Is it true that one way to avoid the taxes that come with cottage inheritance would be to have a parent put the child’s name on the deed through something the lawyers call “love and affection”?
—Ross D. Neureuther, via e-mail
Lawyers? Love and affection? John Johnson of Ottawa law firm Nelligan O’Brien Payne says he’s never even heard those terms together in the same sentence. But seriously: The legal expression is “natural love and affection.” It means “no money is changing hands as consideration for the transfer,” explains Johnson. The transferor (in this case, a parent) gives the property to another person (the child) for free. All the parent gets in return is “love and affection.” (It beats “anger and bitter resentment.”)
The transfer you’re proposing is a way to avoid the estate administration tax, or what used to be called probate fees. If you put your child’s name on the cottage deed as a joint tenant “with right of survivorship,” when you die, the property will not pass through your estate or be subjected to that tax, says Johnson.
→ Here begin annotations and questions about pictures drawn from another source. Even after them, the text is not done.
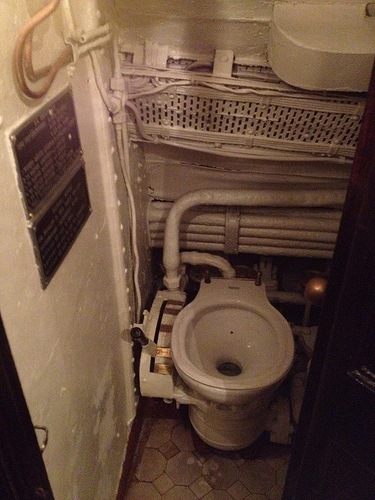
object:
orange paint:
[15, 27, 21, 73]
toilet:
[171, 276, 297, 453]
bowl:
[169, 277, 292, 390]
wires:
[128, 78, 293, 98]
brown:
[154, 468, 186, 491]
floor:
[124, 417, 291, 499]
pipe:
[113, 29, 119, 74]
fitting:
[107, 77, 127, 92]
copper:
[43, 121, 54, 158]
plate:
[152, 346, 175, 359]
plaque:
[9, 83, 82, 218]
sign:
[28, 155, 93, 290]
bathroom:
[0, 0, 374, 497]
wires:
[111, 116, 144, 324]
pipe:
[161, 187, 349, 292]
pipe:
[15, 0, 71, 97]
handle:
[129, 325, 157, 355]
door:
[279, 56, 375, 498]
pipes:
[149, 208, 341, 233]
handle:
[28, 420, 57, 453]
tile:
[132, 446, 166, 481]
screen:
[134, 91, 363, 149]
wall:
[0, 0, 158, 499]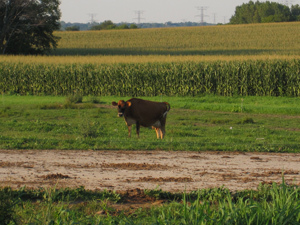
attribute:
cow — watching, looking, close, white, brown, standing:
[110, 92, 181, 140]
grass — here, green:
[26, 95, 93, 142]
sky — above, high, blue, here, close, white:
[110, 4, 137, 17]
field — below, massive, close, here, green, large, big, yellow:
[104, 29, 213, 77]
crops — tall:
[4, 22, 299, 94]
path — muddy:
[1, 146, 298, 191]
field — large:
[2, 22, 299, 94]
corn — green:
[3, 20, 299, 93]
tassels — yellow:
[0, 21, 299, 73]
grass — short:
[4, 94, 299, 151]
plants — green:
[1, 19, 299, 93]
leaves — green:
[0, 0, 61, 51]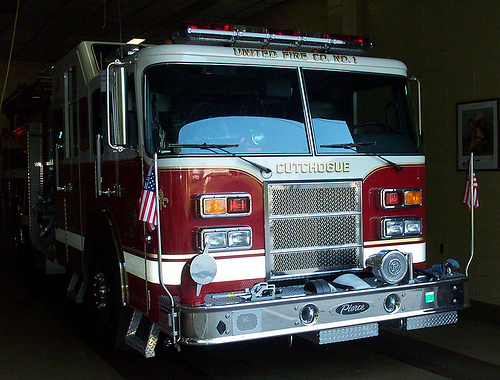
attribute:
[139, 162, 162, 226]
flag — small, american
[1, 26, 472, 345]
truck — bright red, red, clean, ready, shiny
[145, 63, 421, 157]
window — reflective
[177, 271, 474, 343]
bumper — silver, metallic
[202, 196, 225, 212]
signal light — yellow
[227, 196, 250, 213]
light — red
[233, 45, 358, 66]
name — gold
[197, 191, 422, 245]
headlights — red, orange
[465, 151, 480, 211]
flag — american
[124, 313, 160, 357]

But as for the dreaded capital gains tax…sorry. No amount of love and affection will prevent it or stave it off.
Capital gains are automatically triggered by a property transfer. When depends on “whether the proposed joint ownership involves a gifting of beneficial ownership in the property, or just a splitting of legal title to the property,” explains Karen Slezak, a tax partner with Soberman in Toronto. If the parent gifts beneficial ownership to the child (meaning the child handles carrying costs, determines how the property is used, and “in all material respects” treats the property as his or her own), capital gains are triggered immediately, says Slezak. If the parent, on the other hand, retains beneficial ownership (keeping his or her name on the deed), capital gains aren’t triggered until the parent dies.